Problem to solve: Print all the data that follows exactly, images excluded.

Task data:
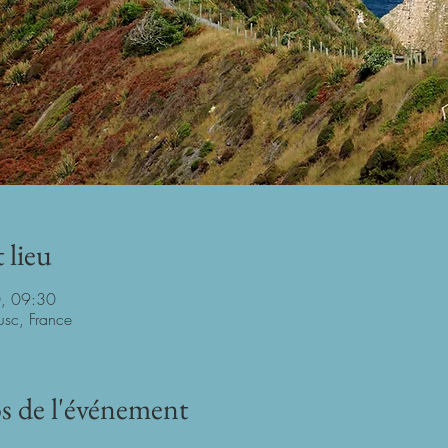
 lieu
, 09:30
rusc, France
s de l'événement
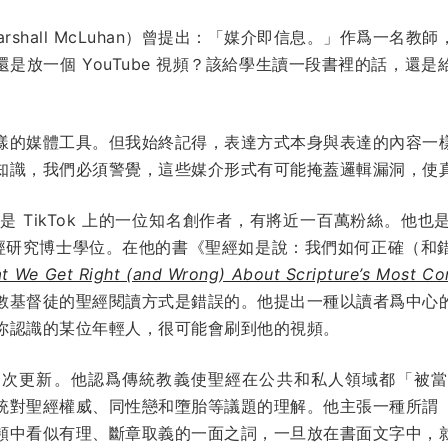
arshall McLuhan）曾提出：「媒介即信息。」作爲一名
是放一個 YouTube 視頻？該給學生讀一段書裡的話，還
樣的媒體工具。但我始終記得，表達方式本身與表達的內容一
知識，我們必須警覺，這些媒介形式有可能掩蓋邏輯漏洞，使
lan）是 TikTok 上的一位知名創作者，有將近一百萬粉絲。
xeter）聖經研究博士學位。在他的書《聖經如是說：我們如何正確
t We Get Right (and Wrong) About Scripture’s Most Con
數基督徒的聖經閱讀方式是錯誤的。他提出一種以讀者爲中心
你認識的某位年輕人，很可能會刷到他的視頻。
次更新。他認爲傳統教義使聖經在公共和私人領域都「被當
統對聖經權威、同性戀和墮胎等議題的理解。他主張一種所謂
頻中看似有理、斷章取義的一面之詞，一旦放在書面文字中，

Result below:
 lieu
, 09:30
rusc, France
s de l'événement
arshall McLuhan）曾提出：「媒介即信息。」作爲一名
是放一個 YouTube 視頻？該給學生讀一段書裡的話，還
樣的媒體工具。但我始終記得，表達方式本身與表達的內容一
知識，我們必須警覺，這些媒介形式有可能掩蓋邏輯漏洞，使
lan）是 TikTok 上的一位知名創作者，有將近一百萬粉絲。
xeter）聖經研究博士學位。在他的書《聖經如是說：我們如何正確
t We Get Right (and Wrong) About Scripture’s Most Con
數基督徒的聖經閱讀方式是錯誤的。他提出一種以讀者爲中心
你認識的某位年輕人，很可能會刷到他的視頻。
次更新。他認爲傳統教義使聖經在公共和私人領域都「被當
統對聖經權威、同性戀和墮胎等議題的理解。他主張一種所謂
頻中看似有理、斷章取義的一面之詞，一旦放在書面文字中，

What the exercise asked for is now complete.